Here a picture of what a typical reviewer assignment page looks like. Can we do something graphical that is better?

One potential research questions on the peer-review topic is, thus:

  • Who would be a good reviewer for a given paper?

Understanding Individual Researchers

The community of visualization is extremely divers with people working on many different topics over a number of years. Given the publications of a specific researcher there are a number of interesting things we can learn about them: their history, their (changing)interests, their social network, their expertise, etc.

This is what google scholar displays for a researcher's profile.
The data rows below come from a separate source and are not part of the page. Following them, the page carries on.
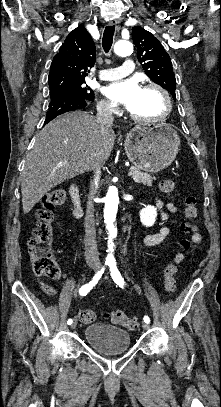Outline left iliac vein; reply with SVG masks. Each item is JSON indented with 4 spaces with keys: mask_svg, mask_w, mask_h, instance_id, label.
<instances>
[{
    "mask_svg": "<svg viewBox=\"0 0 221 407\" xmlns=\"http://www.w3.org/2000/svg\"><path fill=\"white\" fill-rule=\"evenodd\" d=\"M142 328H143L144 330H148V329H150V325H149L148 323H146V322H143V323H142Z\"/></svg>",
    "mask_w": 221,
    "mask_h": 407,
    "instance_id": "1",
    "label": "left iliac vein"
}]
</instances>
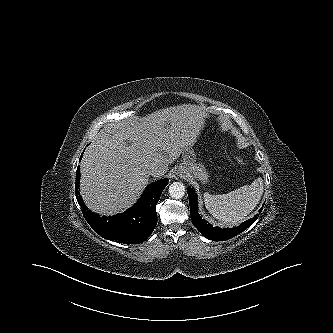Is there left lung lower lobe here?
<instances>
[{
  "label": "left lung lower lobe",
  "instance_id": "1",
  "mask_svg": "<svg viewBox=\"0 0 333 333\" xmlns=\"http://www.w3.org/2000/svg\"><path fill=\"white\" fill-rule=\"evenodd\" d=\"M188 196H189V204H190V216L193 224L199 230V232L206 238L213 241H225L227 239H231L243 232L245 229L250 227L257 219V215L253 218L243 222L238 227L233 228H219L213 227L207 221L203 220L202 217L198 213L197 206V197L193 188H187ZM262 208L259 210L261 212Z\"/></svg>",
  "mask_w": 333,
  "mask_h": 333
}]
</instances>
Can we provide better overviews?

One potential research question this topic is, thus:

  • What does a researcher's research track and environment look like?

Understanding the Field of Visualization

Visualization is an extremely divers area of research with various influences. A recent paper has attempted to understand the field based on the keywords provided with this dataset. However, there are many other ways in the dataset can help us understand what the field looks like. For example:

  • a similar analysis but looking at paper titles and/or abstracts,
  • a more in-depth analysis on temporal evolution of the field (e.g. the researchers joining and leaving, topics trending and declining, ...)
  • the evolution of the individual sub-conferences Vis/SciVis, InfoVis, and VAST

Here an example of a keyword co-occurrence map. What other graphics can be provide to help understand the Visualization community:

Potential research questions on this topic is, thus:

  • What are current and/or historic trends in the Visualization community?
  • How can we best describe the work conducted in the community?

Supporting Paper Writing

When writing a scientific paper, it is important to have an up-to-date background section in which the most important related articles can be found. Our dataset could be a good source for finding relevant related work.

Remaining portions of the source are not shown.